Text section Start Marker

Total Pageviews

251,277

Sunday, February 9, 2025

How to Transform Your Life During Times of Change and Uncertainty

  


A mentor of mine has been following a disciplined mindfulness practice for more than 15 years. He says it has helped him stay calm, clear and focused on the present moment.

It shows. Although he has a mountain of responsibilities, I’ve rarely seen him looking stressed out or anxious.

I thought he was onto to something and began a mindfulness practice myself. I've be doing mindfulness exercises for 12 years and found them to be beneficial on many levels.
 
Why is mindfulness training so helpful?

Because the present moment is really all we have. There was never a time when your life wasn’t not now, nor will there ever be. Your life is and always be “this moment.”

The odd thing about this realization is that it is both bone-crushingly obvious and, at the same time, seldom acknowledged.

Each day we’re caught up in our own personal dramas. We struggle to meet the deadline, finish the project, make the appointment, pick up the kids, drop off the car, stop at the bank, visit the folks, plan the dinner…driving around, we are swept up in the recollections of the past or, more likely, endless planning and worrying about the future.

By living in a state of distraction, we deny ourselves the only time we have to be fully present. Right now.

Trust me, you cannot savor your Asian chicken salad with the water chestnuts and sliced tangerines (Or a deep-fried pork sandwich and a side of curly fries) if you’re worrying about next week’s budget meeting. Nor can you enjoy your afternoon by the lake with your grandson if you’re talking on your device or fuming about something you saw on a news feed.

You can only appreciate the good things in your life when you’re fully present. Doing this allows you to minimize your negatives, too.

Text section End Marker
Records supplied Start Marker

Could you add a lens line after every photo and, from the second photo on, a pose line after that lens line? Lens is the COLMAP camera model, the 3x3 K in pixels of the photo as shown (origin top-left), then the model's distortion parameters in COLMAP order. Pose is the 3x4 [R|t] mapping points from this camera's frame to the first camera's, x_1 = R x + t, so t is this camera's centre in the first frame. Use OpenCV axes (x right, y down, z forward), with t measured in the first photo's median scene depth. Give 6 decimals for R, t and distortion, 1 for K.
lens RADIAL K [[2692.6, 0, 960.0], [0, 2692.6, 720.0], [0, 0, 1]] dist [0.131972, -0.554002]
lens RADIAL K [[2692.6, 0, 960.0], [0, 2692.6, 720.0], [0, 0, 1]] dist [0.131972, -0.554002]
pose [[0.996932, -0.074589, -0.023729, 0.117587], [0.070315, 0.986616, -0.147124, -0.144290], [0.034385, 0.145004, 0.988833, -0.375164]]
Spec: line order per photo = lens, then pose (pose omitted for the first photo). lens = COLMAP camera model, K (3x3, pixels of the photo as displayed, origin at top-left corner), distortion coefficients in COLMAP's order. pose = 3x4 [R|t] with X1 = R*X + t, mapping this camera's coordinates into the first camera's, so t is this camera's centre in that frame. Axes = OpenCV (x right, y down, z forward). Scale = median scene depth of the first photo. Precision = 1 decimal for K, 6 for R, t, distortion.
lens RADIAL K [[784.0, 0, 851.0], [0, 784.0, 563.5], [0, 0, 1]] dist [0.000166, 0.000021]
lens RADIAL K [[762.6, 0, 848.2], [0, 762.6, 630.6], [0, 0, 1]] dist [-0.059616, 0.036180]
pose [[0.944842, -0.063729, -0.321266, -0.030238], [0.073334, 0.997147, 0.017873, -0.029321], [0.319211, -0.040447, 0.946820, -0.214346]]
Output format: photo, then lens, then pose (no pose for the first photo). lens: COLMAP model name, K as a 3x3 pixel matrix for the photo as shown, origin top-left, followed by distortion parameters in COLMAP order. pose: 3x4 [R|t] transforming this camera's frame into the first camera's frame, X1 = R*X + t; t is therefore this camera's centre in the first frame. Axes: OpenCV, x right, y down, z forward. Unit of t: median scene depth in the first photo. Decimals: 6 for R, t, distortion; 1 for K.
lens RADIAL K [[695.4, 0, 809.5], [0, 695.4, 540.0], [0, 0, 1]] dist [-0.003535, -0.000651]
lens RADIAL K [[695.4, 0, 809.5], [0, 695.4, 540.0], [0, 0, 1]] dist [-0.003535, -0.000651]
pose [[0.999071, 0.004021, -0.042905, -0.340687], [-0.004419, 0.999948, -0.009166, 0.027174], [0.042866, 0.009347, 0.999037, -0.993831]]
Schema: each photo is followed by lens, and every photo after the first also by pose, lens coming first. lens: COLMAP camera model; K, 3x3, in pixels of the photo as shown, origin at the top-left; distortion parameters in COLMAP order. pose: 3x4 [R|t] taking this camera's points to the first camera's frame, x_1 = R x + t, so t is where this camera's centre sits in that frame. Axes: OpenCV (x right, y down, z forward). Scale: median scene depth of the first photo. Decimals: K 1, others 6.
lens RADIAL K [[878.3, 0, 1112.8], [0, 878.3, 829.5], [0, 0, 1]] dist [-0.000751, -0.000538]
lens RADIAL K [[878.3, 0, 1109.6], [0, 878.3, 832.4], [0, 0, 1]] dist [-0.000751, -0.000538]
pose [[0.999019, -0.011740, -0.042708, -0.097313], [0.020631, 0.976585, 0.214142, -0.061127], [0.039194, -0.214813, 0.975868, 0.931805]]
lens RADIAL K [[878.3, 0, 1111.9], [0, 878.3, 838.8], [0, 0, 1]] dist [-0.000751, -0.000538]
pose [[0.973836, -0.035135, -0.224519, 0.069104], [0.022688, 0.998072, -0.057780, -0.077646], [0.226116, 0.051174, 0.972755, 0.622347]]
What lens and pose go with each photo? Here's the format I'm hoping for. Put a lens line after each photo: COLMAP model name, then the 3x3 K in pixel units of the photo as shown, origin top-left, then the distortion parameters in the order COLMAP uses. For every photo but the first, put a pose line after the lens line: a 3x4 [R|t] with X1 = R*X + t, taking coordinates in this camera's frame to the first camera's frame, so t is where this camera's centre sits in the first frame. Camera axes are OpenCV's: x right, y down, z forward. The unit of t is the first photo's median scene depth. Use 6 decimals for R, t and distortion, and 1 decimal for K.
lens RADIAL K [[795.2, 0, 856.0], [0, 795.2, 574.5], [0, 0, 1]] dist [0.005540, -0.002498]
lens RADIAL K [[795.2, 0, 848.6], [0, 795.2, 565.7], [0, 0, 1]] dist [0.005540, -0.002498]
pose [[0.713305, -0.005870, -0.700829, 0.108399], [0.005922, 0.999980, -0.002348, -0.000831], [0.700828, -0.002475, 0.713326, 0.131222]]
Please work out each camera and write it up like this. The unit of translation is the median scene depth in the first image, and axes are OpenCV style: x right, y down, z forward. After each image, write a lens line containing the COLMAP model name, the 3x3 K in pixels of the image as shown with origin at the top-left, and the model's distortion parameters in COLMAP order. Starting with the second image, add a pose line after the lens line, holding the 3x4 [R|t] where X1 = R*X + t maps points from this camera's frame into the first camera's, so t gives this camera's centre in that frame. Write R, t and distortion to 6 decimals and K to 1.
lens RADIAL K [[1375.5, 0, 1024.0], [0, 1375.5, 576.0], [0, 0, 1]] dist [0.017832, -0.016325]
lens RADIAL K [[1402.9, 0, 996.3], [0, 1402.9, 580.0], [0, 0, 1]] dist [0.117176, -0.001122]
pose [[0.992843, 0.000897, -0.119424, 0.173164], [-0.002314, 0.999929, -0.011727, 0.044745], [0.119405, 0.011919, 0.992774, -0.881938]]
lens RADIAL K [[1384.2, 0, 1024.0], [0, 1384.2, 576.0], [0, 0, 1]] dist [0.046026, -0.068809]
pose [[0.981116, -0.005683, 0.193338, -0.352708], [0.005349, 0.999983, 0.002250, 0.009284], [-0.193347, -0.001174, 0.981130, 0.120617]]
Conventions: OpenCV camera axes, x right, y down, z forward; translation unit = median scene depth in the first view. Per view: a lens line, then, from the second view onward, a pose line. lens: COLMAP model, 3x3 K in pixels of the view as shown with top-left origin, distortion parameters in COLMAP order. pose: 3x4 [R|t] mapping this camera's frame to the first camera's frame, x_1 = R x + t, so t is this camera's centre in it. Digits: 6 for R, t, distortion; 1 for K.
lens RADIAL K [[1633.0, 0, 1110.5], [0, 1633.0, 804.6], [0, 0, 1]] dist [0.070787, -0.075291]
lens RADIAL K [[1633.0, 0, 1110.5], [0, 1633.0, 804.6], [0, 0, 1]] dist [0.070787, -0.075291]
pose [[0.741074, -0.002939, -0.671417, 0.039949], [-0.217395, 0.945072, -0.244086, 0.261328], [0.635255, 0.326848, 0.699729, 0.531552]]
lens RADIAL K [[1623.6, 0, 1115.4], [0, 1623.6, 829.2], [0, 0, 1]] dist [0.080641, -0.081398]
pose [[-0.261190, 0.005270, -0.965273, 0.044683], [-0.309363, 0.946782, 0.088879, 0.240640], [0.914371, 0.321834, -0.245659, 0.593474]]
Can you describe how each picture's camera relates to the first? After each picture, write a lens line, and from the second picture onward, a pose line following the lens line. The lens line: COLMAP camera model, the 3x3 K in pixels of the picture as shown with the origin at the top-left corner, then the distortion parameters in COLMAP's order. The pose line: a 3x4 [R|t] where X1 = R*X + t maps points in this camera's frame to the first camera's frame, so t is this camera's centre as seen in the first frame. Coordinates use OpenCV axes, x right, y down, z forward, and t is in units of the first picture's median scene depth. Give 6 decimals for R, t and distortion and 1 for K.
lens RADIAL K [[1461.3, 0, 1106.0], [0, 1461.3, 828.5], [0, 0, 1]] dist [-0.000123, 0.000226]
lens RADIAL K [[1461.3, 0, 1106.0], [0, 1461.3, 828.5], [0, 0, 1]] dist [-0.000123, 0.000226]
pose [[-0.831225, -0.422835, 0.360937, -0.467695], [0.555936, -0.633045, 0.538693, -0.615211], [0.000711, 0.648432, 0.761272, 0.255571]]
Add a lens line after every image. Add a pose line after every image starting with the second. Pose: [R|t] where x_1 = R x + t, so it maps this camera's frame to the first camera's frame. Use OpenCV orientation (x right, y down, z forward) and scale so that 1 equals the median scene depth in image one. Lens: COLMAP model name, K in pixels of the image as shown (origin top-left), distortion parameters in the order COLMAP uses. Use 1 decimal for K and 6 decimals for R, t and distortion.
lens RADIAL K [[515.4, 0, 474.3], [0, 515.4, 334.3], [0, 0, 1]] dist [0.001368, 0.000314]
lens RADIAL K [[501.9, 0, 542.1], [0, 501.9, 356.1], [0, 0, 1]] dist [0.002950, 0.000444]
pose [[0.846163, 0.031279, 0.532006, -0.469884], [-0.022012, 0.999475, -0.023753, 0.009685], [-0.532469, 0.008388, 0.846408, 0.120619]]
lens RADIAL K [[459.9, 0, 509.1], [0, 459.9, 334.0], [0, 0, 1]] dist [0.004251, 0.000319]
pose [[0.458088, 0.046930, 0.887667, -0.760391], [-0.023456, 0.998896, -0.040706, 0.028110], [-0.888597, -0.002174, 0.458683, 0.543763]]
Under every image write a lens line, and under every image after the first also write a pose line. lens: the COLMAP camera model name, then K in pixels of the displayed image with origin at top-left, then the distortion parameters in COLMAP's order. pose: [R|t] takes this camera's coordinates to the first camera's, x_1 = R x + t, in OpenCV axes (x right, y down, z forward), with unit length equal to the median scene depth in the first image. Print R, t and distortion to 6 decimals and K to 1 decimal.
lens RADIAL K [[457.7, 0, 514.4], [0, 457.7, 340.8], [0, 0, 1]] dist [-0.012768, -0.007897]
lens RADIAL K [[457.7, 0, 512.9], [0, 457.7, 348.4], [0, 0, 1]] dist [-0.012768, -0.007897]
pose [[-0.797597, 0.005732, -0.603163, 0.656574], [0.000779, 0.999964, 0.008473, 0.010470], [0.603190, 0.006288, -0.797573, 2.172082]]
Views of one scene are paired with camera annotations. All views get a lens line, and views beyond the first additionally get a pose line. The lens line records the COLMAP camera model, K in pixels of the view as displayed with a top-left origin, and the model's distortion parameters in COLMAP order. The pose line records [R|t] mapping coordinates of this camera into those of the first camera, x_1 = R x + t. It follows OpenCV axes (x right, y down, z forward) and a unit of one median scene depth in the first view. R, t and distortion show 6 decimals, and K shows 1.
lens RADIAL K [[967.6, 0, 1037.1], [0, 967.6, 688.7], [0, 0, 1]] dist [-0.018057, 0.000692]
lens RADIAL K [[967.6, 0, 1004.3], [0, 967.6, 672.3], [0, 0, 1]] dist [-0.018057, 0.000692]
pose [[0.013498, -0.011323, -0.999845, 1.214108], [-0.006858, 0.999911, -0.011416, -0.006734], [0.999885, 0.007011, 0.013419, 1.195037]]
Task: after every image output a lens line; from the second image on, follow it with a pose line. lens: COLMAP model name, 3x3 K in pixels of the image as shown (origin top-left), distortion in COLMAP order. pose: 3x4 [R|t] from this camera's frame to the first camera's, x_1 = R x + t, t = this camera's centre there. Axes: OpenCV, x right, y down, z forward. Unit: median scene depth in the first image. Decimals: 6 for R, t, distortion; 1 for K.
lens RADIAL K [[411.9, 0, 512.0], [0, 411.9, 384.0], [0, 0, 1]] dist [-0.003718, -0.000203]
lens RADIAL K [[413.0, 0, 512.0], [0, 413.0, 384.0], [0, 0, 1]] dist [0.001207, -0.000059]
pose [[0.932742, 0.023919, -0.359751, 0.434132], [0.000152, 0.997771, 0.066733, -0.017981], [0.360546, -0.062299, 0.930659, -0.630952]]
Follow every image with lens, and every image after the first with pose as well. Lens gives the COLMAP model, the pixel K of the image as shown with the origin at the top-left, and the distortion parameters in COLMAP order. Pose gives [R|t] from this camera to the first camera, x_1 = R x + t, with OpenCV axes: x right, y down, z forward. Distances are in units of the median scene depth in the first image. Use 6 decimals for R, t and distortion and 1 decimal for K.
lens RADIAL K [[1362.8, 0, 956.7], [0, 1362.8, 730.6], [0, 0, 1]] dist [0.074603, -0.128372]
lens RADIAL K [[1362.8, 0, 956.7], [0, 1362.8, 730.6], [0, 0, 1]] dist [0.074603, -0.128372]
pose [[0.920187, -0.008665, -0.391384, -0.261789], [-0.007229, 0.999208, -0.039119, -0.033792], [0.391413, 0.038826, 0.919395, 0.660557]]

Records supplied End Marker

◆ Task 1 ◆
In the mindfulness post, turn the paragraph beginning "Each day we’re caught up" into a short list that keeps its main facts.
◆ Task 2 ◆
Decide whether each statement agrees with the mindfulness post, answering yes or no and quoting the words that settle it: (a) The mentor has kept up a mindfulness practice for more than 15 years. (b) The mentor often looks stressed out. (c) Being fully present also lets you minimize your negatives.
◆ Task 3 ◆
Carry the mindfulness post on from its last sentence.
The records play no part in this work.

◆ Task output 1 ◆
- Each day we are caught up in our own personal dramas.
- We rush through tasks: meeting the deadline, finishing the project, making the appointment, picking up the kids, dropping off the car, stopping at the bank, visiting the folks, planning the dinner.
- While driving around, we are swept up in recollections of the past or, more likely, in endless planning and worrying about the future.

◆ Task output 2 ◆
(a) Yes: "has been following a disciplined mindfulness practice for more than 15 years."
(b) No: "I’ve rarely seen him looking stressed out or anxious."
(c) Yes: "Doing this allows you to minimize your negatives, too."

◆ Task output 3 ◆
All of us face situations that are depressing, frustrating, or maddening. Yet, more often than not, our anxieties are the result of our own faulty thinking. It may be tough to admit, but it is our mindset—rather than the situation itself—that creates the negative emotions.

As Shakespeare wrote, “There is nothing either good or bad, but thinking make it so.” Truly, it is our thoughts that torment us, not our problems.

Some may disagree. After all if you have a child with a serious drug addiction or a parent that is dying of cancer, the problem isn’t in your mind. It’s real.

But there are only two kinds of bad situations in the world: those that can be solved and those that can’t. If you have a situation that can be solved, get busy fixing it. If you have one that can’t, get busy accepting it.

After all, your thoughts determine your happiness. The good news is that you can control them. That’s the power behind Reinhold Niebuhr’s well-known Serenity Prayer:

God grant me the Serenity to accept the things I cannot change;
Courage to change the things I can; and Wisdom to know the difference.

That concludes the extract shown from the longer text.